My take on currency price action year to date
Currencies caught in ‘hike/no-hike’ see-saw
This is a chart overlaying ‘major’ currency pairs starting from first FOMC interest hike last December.
- Tight cluster, close positive correlation between NZD, AUD, SGD, EUR and CAD.
- This group displays 3 clear short term trends first weakening against the USD following the first rate hike in Dec, strengthening from turning point A late January and then weakening from late April.
- These three trends can be characterised as hike – no-hike – hike which are in turn driven by a Fed that is hawkish – dovish – hawkish in a span of 6 months.
- As a result, NZD, AUD, SGD and EUR are near unchanged against the USD since Dec.
- JPY was different right from the beginning, persistently strengthening.
- GBP is clearly the worst performer but also appears to be in a world of it’s own (affected by narrative from Brexit).
- Going short GBPJPY, NZDUSD, AUDJPY, USDJPY are YTD best performers.
Current leg since end April
- Fed change from dovish to hawkish drives USD strengthening. Technically this coincided with DXY hitting and rebounding from 2015-low of 92.6. (There is a comprehensive analysis written here on 29 April, log-in required to access.)

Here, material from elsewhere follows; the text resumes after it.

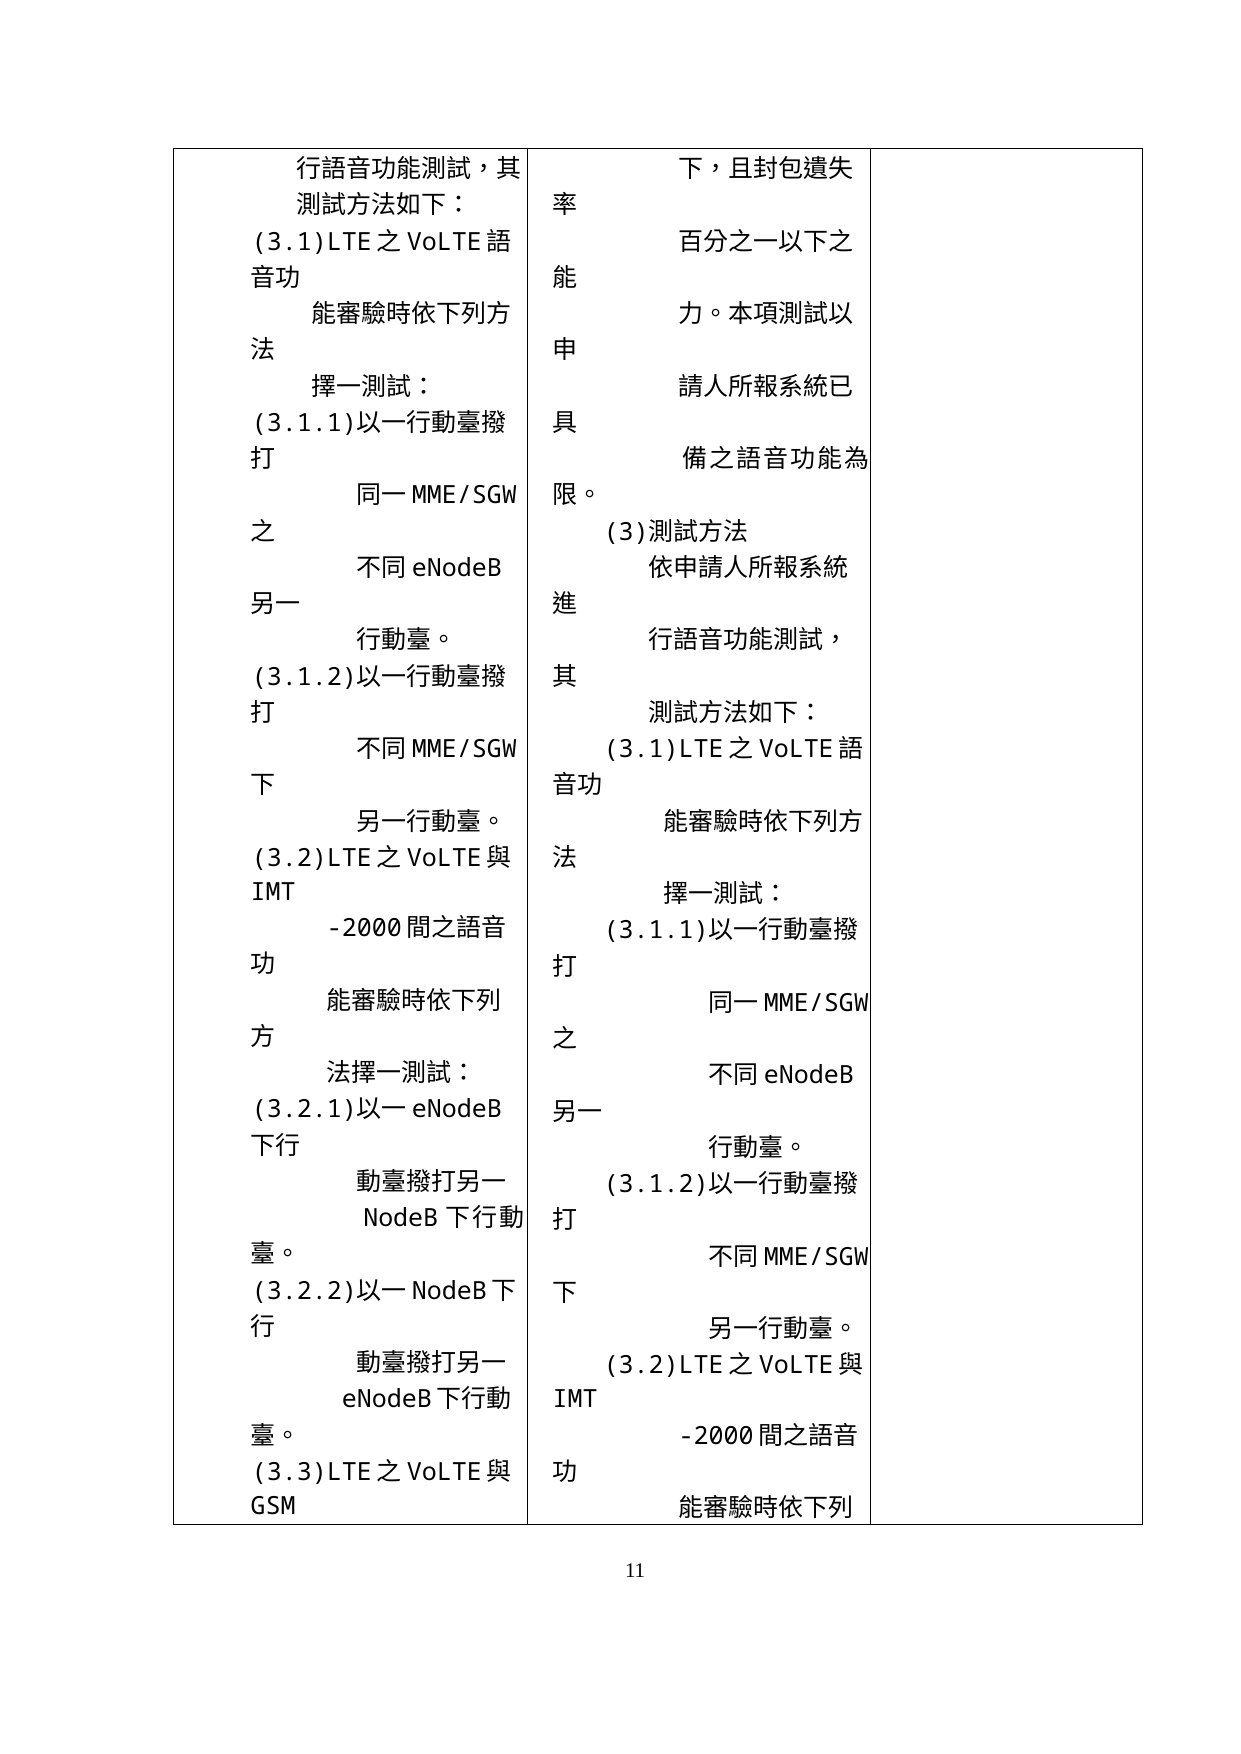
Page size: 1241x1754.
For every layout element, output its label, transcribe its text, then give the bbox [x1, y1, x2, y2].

table_cell 下，且封包遺失率 百分之一以下之能 力。本項測試以申 請人所報系統已具 備之語音功能為限。 (3)測試方法 依申請人所報系統進 行語音功能測試，其 測試方法如下： (3.1)LTE之VoLTE語音功 能審驗時依下列方法 擇一測試： (3.1.1)以一行動臺撥打 同一MME/SGW之 不同eNodeB另一 行動臺。 (3.1.2)以一行動臺撥打 不同MME/SGW下 另一行動臺。 (3.2)LTE之VoLTE與IMT -2000間之語音功 能審驗時依下列 [528, 149, 870, 1524]
table_cell 行語音功能測試，其 測試方法如下： (3.1)LTE之VoLTE語音功 能審驗時依下列方法 擇一測試： (3.1.1)以一行動臺撥打 同一MME/SGW之 不同eNodeB另一 行動臺。 (3.1.2)以一行動臺撥打 不同MME/SGW下 另一行動臺。 (3.2)LTE之VoLTE與IMT -2000間之語音功 能審驗時依下列方 法擇一測試： (3.2.1)以一eNodeB下行 動臺撥打另一 NodeB下行動臺。 (3.2.2)以一NodeB下行 動臺撥打另一 eNodeB下行動臺。 (3.3)LTE之VoLTE與GSM [174, 149, 527, 1524]
table_cell [871, 149, 1142, 1524]
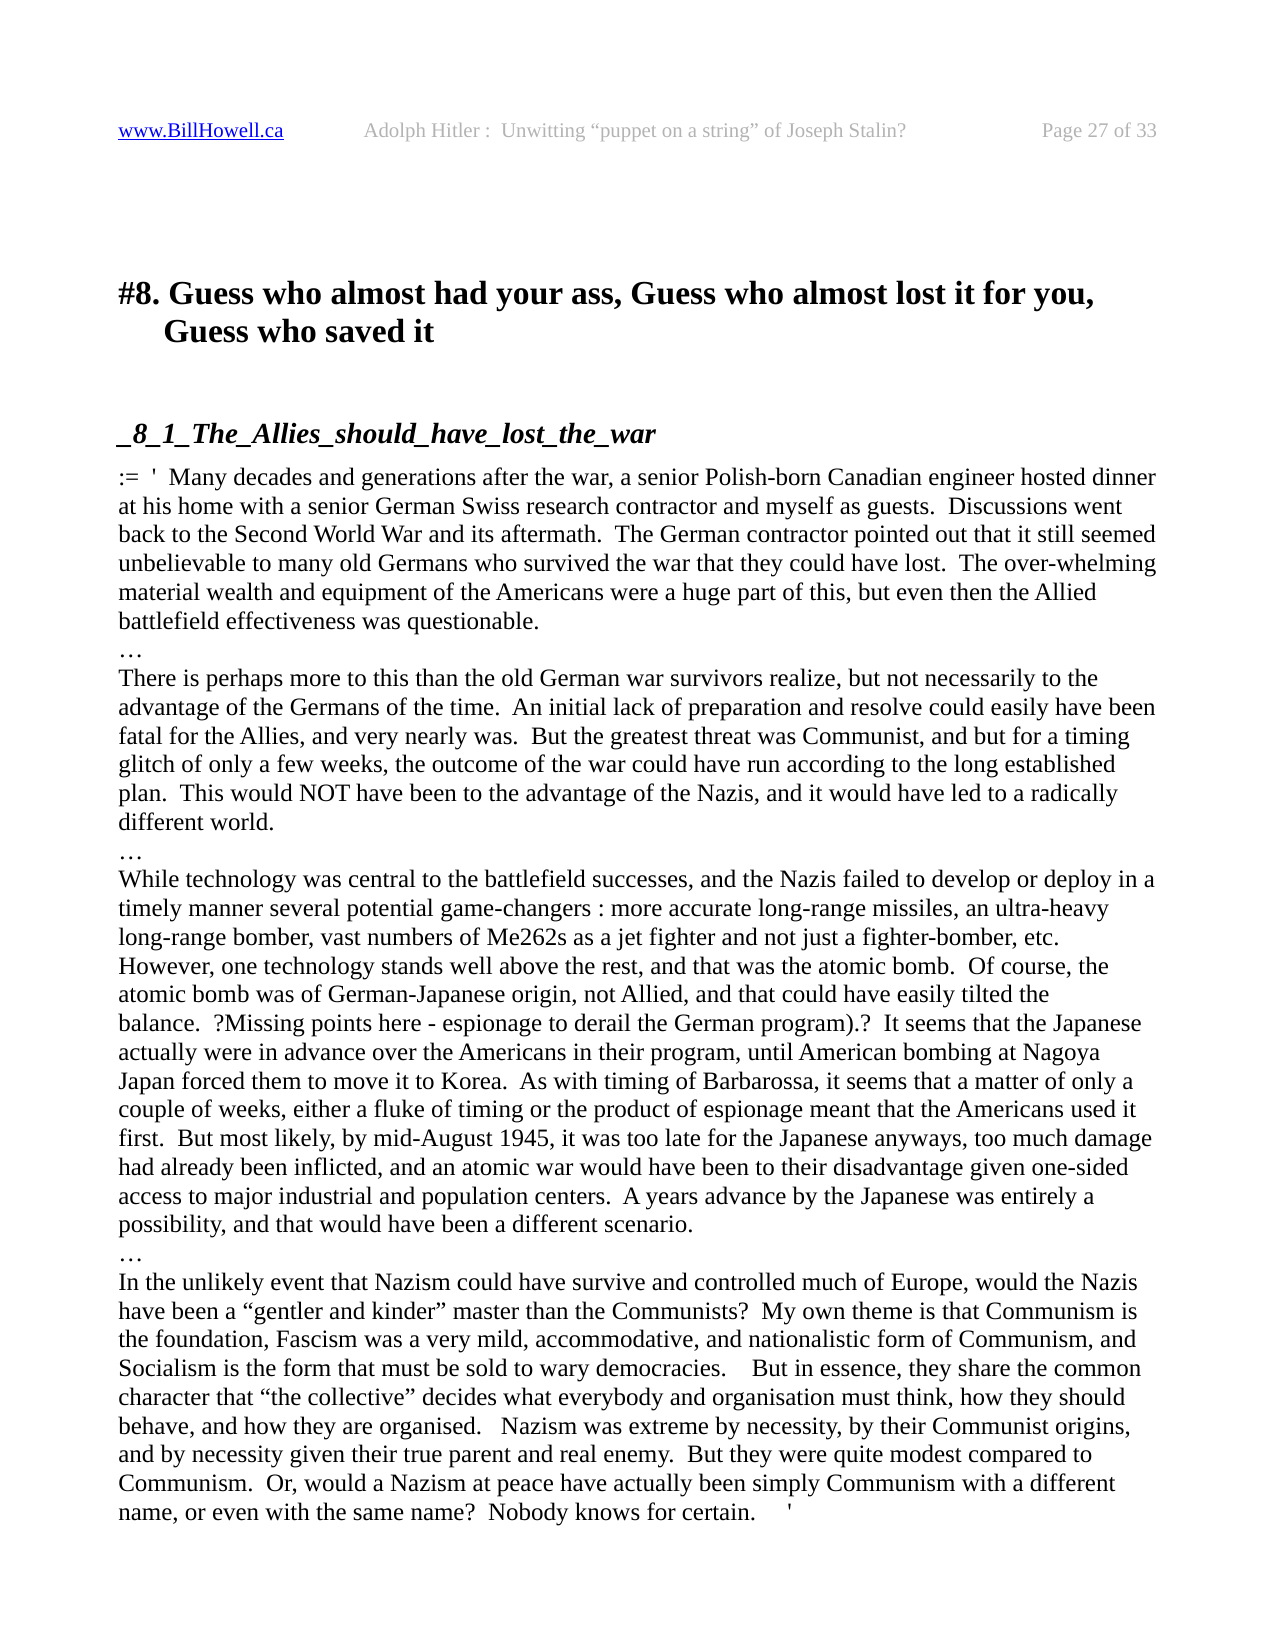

- This current trend should persist if a. Fed delivers rate hike in June b. Fed delivers bigger hike than expected c. Fed assures market that that are more hikes coming d. market believes the Fed. In other words, there must be solid reasons for the market to believe that the USD will appreciate more.
- In this case, AUD is the weakest (short AUDUSD).
- GBP strength may not be a function of USD expectations. It is more likely due to dynamics to do with Brexit (see point 6 above).
- Good crosses to look at are GBPAUD, EURAUD and AUDSGD.